The Bishop Abraham Memorial Indoor Stadium is mainly used for formal programmes and events besides various sports activities like Basketball, Badminton, Volleyball, etc. It can accommodate over 4000 people during events of the college.

=== Hostels ===
There are four hostels located inside the college's main campus which can accommodate over 1500 students.
- SJC Men's Hostel
- Adoration Women's Hostel
- Ave Maria Women's Hostel
- CMC Women's Hostel

=== PG Block ===
The Post Graduate Block is currently under construction.

== History ==
The college was inaugurated on 19 March 1985 at the Loyola School Campus, Jakhama, under the administration of the society of Jesus, with Pre-University Courses in Arts (including a Vocational Course) and Commerce. It was affiliated to the North Eastern Hill University, Shillong, in the same year. The college is now located in a spacious campus west of Jakhama. Degree Courses in Arts (Bachelor of Arts) and in Commerce (Bachelor of Commerce) were started in 1988. The college was affiliated to the Nagaland University with the establishment of a university within the State of Nagaland in July 1994.

- - - -

### Activity list
A) Name each hostel that the college description lists inside the main campus.
B) According to the college description, on what date was the college inaugurated?

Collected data
- - - -

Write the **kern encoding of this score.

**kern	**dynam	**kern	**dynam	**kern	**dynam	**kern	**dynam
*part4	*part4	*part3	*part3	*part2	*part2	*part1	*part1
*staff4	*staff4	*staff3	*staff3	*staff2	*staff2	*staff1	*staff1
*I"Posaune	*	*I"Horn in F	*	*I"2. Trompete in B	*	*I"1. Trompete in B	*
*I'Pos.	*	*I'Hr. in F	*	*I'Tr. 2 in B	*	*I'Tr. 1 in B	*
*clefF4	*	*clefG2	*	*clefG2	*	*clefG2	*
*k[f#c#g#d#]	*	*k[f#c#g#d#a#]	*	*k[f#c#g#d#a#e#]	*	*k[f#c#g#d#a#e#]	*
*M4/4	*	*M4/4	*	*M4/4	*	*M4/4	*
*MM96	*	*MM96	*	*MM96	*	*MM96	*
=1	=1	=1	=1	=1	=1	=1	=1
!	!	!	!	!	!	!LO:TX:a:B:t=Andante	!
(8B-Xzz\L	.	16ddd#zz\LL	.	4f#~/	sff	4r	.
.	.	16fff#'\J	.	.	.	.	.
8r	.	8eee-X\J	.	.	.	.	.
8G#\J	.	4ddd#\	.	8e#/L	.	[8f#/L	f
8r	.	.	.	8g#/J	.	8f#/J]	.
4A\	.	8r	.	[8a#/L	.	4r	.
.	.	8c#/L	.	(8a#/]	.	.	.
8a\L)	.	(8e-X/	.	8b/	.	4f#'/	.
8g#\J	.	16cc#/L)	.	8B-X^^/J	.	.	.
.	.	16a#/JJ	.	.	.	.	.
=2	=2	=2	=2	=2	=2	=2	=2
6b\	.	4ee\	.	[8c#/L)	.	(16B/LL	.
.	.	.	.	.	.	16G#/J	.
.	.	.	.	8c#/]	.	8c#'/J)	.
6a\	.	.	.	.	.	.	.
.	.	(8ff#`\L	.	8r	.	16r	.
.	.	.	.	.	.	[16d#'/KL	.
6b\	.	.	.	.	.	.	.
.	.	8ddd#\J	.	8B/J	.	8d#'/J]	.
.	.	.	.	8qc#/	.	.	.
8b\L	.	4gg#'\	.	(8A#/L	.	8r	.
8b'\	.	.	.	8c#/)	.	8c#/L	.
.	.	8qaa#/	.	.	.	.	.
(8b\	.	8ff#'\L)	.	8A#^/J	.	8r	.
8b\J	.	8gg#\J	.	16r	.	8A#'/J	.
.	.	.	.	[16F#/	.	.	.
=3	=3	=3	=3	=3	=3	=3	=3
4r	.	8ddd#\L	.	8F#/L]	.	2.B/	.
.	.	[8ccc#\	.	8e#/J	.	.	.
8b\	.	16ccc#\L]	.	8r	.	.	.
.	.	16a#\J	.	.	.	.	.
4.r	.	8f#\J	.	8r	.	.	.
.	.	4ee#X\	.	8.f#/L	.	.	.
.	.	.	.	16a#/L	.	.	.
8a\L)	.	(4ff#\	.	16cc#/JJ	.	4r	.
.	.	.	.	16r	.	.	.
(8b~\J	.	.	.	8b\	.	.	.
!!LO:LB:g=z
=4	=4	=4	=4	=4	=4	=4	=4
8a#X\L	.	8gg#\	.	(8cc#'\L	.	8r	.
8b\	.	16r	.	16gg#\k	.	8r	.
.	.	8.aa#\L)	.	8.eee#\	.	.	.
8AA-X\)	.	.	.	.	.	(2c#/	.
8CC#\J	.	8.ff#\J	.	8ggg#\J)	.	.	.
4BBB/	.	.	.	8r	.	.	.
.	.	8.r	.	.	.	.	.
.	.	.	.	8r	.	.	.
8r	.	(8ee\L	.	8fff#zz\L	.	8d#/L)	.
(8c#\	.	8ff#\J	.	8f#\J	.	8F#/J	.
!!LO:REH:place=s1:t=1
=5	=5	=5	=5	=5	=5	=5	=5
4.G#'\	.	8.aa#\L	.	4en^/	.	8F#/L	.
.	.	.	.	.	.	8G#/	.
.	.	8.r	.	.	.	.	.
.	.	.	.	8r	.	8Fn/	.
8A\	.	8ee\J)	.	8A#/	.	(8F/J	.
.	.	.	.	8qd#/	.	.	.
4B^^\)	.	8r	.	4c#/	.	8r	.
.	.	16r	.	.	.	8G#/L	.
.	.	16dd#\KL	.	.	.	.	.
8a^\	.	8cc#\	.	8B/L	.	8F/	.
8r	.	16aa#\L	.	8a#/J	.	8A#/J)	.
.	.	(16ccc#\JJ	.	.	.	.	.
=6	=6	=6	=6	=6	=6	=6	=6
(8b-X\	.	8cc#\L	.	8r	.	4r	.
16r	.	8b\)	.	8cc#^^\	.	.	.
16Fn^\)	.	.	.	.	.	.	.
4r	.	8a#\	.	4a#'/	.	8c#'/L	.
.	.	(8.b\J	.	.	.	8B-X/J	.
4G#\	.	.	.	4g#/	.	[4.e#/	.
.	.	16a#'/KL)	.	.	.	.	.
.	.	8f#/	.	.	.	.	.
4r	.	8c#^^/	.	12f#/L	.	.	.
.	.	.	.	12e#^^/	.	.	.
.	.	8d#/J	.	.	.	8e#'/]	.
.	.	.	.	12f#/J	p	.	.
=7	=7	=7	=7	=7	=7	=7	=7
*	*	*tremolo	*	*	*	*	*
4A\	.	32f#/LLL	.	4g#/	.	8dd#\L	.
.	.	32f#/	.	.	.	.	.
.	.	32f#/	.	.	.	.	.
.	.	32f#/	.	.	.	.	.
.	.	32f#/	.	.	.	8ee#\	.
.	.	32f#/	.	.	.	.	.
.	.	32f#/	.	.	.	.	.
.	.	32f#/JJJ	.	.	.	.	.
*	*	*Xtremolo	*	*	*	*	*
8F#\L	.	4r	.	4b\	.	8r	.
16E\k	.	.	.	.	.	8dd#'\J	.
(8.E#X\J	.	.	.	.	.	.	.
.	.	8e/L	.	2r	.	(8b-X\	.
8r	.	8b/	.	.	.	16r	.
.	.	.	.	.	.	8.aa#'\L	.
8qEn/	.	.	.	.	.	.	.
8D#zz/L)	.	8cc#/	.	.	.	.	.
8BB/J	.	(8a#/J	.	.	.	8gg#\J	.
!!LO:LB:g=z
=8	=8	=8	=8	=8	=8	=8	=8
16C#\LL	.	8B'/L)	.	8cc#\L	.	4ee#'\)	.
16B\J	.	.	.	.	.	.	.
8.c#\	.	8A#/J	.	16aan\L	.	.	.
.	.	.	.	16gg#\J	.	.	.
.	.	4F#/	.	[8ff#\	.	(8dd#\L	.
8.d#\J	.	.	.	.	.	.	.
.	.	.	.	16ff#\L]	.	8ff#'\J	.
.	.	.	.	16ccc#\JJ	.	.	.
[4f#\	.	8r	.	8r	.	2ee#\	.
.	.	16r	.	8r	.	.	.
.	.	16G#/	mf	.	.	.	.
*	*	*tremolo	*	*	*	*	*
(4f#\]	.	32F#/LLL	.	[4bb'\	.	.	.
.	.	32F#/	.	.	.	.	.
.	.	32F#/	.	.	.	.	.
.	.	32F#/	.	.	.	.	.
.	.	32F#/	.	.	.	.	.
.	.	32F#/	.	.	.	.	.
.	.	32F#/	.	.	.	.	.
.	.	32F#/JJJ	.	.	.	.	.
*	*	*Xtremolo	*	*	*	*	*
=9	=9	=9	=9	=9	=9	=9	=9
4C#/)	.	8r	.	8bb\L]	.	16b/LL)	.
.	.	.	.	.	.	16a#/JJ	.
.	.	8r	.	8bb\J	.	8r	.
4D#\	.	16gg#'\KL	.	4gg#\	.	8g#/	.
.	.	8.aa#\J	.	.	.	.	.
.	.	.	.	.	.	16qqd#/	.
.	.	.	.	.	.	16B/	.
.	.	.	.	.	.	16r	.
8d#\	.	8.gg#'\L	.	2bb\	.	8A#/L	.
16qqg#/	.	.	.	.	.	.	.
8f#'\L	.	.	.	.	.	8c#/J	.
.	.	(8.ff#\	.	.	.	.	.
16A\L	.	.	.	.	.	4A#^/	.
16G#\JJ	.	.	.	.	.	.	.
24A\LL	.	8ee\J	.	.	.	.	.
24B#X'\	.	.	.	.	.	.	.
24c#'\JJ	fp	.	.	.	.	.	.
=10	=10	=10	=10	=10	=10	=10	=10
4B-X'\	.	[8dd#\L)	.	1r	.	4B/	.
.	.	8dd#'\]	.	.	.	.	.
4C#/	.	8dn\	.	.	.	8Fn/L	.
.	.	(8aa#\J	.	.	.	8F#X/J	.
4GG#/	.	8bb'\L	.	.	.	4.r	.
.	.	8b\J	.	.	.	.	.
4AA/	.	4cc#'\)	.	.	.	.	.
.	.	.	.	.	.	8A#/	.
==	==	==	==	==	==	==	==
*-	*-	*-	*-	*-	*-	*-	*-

- - - -

### Outputs for the tasks
A) SJC Men's Hostel, Adoration Women's Hostel, Ave Maria Women's Hostel, CMC Women's Hostel

B) 19 March 1985